Olivier Assayas retrata en cinco horas y media (dos y media para el cine) el paisaje devastado de un época entera. Una obra maestra
¿Qué tiene un terrorista que no tenga, por decir algo, un bocadillo de mortadela? En los últimos años, hemos asistido a una especie de glorificación y algo más de aquella extraña receta que hizo del idealismo material inflamable. Hablamos de la década de los 70. Desde la hagiografía del 'Che' firmada por Steven Soderbergh al nervioso retrato de la 'Baader Meinhof' de Uli Edel pasando por el desasosegado 'Buenos días, noche', de Marco Bellocchio, o, ya metidos en faena, la convencional y arrolladora 'Munich', del siempre efectivo Spielberg; todas han hecho de la explosión, con perdón, una bella arte.
Por completar la lista cabría añadir la cinta, presentada en la última Berlinale, del alemán Andres Veiel 'Wer wenn nicht wir', de nuevo a vueltas con los años de plomo, o -y hemos llegado- el retrato del terrorista más buscado de todos los tiempos que Olivier Assayas presentó en Cannes y que, por fin, se estrena en España: 'Carlos'.
Para situarnos, lo que se verá en los cines es apenas un fragmento de una de las películas (llamémosla así) más arriesgadas, febriles y tensas de los últimos tiempos.
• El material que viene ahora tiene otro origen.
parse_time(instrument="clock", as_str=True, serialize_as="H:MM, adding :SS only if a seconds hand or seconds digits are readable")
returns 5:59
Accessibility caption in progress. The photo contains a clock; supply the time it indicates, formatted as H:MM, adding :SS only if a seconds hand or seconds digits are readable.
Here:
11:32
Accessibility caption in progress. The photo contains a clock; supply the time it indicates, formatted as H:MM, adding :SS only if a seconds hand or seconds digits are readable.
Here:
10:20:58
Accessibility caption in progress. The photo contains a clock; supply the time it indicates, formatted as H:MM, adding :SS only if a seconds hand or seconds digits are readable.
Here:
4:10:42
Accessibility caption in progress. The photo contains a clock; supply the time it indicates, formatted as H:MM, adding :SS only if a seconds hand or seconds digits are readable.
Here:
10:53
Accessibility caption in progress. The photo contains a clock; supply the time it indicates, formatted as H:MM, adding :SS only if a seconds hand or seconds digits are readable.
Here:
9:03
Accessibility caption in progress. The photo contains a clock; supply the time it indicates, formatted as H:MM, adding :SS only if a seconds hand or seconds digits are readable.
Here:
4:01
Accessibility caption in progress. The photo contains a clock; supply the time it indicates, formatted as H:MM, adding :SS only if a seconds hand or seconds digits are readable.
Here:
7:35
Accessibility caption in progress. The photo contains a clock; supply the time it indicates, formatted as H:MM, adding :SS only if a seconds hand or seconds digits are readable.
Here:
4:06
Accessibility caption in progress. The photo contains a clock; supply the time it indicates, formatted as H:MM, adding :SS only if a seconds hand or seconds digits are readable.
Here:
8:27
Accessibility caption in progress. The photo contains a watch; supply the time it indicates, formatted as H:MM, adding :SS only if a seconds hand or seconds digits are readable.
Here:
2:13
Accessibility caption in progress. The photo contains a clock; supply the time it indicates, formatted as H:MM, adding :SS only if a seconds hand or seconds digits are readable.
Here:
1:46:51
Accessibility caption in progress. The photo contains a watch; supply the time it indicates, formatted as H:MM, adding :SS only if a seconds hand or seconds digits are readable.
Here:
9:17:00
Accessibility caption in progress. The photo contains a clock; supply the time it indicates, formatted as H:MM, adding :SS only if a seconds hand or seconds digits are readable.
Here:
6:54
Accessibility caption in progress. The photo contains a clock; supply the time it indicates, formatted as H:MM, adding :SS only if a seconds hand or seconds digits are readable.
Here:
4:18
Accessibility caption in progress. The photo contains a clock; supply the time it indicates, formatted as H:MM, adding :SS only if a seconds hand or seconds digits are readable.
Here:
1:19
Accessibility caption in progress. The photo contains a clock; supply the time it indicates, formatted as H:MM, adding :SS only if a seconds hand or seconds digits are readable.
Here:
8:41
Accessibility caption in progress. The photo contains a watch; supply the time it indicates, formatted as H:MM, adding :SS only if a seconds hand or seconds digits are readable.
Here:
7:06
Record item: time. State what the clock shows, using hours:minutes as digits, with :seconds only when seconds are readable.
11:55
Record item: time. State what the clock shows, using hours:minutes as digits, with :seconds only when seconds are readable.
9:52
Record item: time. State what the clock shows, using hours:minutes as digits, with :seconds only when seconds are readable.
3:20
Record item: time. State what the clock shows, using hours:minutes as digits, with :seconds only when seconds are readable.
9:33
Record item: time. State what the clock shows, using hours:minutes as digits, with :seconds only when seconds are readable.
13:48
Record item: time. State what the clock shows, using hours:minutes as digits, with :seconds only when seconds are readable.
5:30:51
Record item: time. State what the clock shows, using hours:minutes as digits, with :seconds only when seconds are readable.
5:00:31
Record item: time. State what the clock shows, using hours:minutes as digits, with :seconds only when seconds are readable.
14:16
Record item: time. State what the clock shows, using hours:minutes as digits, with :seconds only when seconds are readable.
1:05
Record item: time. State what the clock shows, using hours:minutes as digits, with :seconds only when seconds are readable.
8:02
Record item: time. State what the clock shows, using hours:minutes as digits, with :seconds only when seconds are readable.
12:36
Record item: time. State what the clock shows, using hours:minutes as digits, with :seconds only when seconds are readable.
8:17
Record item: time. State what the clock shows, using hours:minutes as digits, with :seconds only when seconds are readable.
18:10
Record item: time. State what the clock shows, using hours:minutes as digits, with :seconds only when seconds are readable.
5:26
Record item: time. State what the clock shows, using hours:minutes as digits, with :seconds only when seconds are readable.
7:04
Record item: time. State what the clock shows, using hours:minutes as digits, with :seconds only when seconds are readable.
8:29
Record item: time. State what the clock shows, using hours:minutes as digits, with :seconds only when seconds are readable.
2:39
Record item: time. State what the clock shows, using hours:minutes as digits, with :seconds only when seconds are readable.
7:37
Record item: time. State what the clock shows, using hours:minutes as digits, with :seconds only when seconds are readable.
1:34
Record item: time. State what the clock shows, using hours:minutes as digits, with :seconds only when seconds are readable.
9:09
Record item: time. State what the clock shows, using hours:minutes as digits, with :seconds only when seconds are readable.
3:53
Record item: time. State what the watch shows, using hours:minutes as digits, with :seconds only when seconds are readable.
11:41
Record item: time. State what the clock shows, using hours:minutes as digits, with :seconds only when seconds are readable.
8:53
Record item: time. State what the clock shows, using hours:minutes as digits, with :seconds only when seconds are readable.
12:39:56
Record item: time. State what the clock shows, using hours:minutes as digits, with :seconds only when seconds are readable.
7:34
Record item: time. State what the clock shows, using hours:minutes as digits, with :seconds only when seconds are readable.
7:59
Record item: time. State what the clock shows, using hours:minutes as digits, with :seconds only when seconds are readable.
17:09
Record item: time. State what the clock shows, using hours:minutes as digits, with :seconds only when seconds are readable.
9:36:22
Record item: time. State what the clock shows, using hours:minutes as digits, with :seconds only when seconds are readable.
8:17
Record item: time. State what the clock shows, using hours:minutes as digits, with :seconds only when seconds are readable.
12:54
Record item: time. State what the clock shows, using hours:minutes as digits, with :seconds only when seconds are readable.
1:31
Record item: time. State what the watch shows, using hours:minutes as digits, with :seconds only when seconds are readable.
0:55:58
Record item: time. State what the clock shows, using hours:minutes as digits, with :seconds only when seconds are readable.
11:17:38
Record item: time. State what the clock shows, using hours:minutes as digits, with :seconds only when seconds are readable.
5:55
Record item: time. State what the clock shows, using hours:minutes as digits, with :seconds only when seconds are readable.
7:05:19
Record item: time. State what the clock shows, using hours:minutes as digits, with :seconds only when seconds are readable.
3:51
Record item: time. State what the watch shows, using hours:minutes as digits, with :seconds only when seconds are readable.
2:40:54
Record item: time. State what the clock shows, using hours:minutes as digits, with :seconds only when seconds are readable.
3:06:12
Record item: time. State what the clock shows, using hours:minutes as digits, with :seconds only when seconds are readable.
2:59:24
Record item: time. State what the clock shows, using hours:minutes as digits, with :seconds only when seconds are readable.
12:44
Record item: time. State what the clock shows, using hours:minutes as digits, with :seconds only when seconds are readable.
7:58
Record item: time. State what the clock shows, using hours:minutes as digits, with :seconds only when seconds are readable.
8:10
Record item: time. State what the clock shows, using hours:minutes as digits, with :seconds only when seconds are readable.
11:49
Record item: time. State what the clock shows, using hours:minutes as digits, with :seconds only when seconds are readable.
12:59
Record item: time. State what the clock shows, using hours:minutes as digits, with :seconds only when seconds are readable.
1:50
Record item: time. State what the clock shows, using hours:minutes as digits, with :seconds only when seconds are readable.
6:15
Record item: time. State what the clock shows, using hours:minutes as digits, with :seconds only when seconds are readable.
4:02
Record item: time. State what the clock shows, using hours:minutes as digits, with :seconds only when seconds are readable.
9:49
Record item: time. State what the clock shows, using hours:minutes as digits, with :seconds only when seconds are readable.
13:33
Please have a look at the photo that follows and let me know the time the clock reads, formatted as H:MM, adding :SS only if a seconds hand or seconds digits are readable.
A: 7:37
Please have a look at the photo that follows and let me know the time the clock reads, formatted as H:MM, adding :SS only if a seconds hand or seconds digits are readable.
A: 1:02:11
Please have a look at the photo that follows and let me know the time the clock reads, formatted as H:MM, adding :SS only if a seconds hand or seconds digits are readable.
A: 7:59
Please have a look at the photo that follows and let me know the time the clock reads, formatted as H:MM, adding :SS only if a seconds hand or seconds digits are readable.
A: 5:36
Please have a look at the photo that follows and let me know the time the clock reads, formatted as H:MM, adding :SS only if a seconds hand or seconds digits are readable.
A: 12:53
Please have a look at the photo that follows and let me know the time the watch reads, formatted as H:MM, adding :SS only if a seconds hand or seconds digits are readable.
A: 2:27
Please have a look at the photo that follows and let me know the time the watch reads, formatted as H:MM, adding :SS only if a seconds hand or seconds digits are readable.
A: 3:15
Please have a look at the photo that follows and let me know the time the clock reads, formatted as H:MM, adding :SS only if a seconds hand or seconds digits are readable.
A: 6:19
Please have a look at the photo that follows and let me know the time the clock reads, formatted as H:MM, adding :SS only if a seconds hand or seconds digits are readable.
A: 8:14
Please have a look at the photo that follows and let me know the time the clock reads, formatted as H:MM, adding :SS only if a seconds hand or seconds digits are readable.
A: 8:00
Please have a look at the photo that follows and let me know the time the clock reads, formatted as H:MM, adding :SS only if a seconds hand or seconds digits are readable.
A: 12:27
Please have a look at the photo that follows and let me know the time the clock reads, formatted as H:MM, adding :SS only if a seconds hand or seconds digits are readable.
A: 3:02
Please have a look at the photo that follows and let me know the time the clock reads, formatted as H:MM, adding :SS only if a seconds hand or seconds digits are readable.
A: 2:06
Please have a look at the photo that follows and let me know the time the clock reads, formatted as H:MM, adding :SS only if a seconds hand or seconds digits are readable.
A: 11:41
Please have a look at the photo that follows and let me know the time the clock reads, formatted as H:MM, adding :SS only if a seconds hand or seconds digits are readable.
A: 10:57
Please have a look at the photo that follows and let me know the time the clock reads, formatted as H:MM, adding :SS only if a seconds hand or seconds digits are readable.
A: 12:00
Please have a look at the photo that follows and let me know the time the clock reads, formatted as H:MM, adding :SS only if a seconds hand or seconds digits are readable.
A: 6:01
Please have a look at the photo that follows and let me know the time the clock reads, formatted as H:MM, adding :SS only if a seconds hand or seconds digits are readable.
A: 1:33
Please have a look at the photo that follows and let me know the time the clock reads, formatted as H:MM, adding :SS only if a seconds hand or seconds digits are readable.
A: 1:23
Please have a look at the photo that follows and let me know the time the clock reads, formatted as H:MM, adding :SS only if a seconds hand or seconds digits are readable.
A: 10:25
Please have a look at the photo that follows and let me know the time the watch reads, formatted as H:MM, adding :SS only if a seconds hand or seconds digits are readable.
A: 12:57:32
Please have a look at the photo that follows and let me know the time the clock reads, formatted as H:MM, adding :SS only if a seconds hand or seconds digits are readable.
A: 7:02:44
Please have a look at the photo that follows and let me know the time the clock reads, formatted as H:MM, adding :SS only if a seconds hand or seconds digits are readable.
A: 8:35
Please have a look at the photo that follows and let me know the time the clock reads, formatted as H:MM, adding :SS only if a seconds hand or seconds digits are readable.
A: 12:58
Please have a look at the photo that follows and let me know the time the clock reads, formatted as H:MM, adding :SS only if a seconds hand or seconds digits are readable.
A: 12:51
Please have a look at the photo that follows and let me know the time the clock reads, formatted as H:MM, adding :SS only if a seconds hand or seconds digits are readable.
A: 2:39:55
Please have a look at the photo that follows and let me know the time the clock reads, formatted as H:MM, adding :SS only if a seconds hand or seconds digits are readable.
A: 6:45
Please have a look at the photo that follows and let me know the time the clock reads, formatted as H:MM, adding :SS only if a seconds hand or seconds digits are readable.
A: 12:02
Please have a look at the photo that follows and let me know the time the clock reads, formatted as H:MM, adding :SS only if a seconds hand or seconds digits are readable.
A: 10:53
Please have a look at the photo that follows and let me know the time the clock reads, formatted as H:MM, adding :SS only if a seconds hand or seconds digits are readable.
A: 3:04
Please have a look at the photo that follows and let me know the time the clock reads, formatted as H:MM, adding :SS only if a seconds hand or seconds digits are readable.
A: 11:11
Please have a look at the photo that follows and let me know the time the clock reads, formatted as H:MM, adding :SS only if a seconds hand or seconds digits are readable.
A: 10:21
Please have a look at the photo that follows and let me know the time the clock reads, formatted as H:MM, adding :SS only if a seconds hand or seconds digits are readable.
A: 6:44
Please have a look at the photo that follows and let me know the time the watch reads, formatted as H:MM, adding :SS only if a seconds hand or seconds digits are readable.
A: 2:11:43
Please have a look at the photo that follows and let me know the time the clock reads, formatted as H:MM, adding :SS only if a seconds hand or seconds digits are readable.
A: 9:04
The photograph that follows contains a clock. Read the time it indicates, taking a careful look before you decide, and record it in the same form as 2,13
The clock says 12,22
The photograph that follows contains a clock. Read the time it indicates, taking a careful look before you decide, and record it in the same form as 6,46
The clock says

Suena exagerado, pero no queda más remedio: el entusiasmo no deja rehenes. La cinta, pensada originalmente para esa televisión que ya nada tiene que envidiar al cine, se va por encima de las cinco horas (330 minutos de vellón) y ofrece antes que un retrato al uso, una fría disección de algo más que un sujeto enfermo de furia y ruido.
Lo que el director hace pasar por el escáner de su cámara es una época entera o, si se prefiere, la euforia que se vivió en aquel tiempo; un tiempo marcado por la posibilidad de todo, por la completa ceguera ante la realidad, por la fiebre de futuro. Tan cursi como devastador.
Narcisismo y repulsión
Apenas empieza la película, vemos al actor Edgar Ramírez en el papel de 'El chacal' desnudo frente al espejo después de una atentado fallido. En esa simple escena, entre el narcisismo y la repulsión, se resume el ideario de lo que vendrá después. No se trata simplemente de la crónica infectada del idealista que se convierte en mercenario, es algo más; es la perfecta y cuidadosa descripción de un estado del alma, cualquiera de ellas.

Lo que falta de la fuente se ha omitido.